There are several different ways to treat BPH:
Men should carefully weigh the risks and benefits of each of these options. Prostate surgery has traditionally been seen as offering the most benefits for BPH but unfortunately carries the most risks.
- Watchful waiting is often chosen by men who are not bothered by symptoms of BPH. They have no treatment but get regular checkups and wait to see whether or not the condition gets worse.
Medical Treatment through drugs is used by some men rangaing from alpha blockers relax the smooth muscles of the prostate, and the bladder neck. An example of these meds are tamsulosin (Flomax), alfuzosin (Uroxatral), and older medications such as terazosin (Hytrin), slidosin (Rapaflo) or doxazosin (Cardura).
Also 5-alpha reductase inhibitors block the conversion of the male hormone testosterone into its active form in the prostate. Examples of 5-alpha reductase inhibitors include Finasteride (Proscar) and dutasteride (Avodart). Side effects of finasteride may include declining interest in sex, problems getting an erection, and problems with ejaculation.

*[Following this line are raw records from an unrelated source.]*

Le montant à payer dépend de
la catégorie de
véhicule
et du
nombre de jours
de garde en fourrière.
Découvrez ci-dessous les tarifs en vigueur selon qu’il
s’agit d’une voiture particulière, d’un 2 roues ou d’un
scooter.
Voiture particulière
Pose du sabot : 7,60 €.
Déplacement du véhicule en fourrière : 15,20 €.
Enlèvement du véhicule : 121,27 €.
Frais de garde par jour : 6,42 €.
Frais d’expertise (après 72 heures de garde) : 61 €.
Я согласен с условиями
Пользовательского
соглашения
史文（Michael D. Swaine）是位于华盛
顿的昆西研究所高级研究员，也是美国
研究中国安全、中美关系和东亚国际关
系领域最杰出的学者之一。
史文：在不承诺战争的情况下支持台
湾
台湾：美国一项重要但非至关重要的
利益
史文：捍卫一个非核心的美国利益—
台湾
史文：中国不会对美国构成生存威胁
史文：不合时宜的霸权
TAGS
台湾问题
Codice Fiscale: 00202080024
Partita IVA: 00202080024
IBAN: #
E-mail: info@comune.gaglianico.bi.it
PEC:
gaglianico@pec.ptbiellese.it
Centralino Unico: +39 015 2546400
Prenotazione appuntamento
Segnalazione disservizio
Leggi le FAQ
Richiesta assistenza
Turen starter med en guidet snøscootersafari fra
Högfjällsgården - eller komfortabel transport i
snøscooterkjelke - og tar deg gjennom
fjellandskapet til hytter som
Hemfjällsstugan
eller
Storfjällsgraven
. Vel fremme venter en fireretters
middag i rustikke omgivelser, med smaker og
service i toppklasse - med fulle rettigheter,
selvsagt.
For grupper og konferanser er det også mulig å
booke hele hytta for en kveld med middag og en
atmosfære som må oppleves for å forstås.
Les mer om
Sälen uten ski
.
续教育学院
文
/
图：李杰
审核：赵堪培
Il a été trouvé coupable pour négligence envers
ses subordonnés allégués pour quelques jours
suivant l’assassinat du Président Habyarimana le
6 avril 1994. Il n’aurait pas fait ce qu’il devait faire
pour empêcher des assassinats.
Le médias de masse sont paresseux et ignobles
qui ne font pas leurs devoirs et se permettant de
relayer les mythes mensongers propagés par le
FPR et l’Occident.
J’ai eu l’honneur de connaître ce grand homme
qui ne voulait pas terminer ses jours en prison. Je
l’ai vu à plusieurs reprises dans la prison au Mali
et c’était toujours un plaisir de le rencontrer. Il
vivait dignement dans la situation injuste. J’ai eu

Surgery or office procedures may also be used to treat BPH, most commonly in men who have not responded satisfactorily to medication or those who have more severe problems, such as a complete inability to urinate.
- Transurethral resection of the prostate (TURP) has been used for the longest period of time. After the patient is given anesthesia, the doctor inserts a special instrument into the urethra through the penis. With the instrument, the doctor then shaves away part of the inner prostate to relieve the outflow of urine from the bladder.
- Laser procedures: A number of laser procedures are available, some of which can be performed in the doctor’s office with minimal anesthesia. These procedures also involve the removal of obstructing prostate tissue. They are generally associated with less bleeding and quicker recovery than TURP.
- Microwave therapy: This procedure is generally performed in the office and involves the use of microwave energy delivered to the prostate to kill some of the cells leading eventually to shrinkage of the prostate.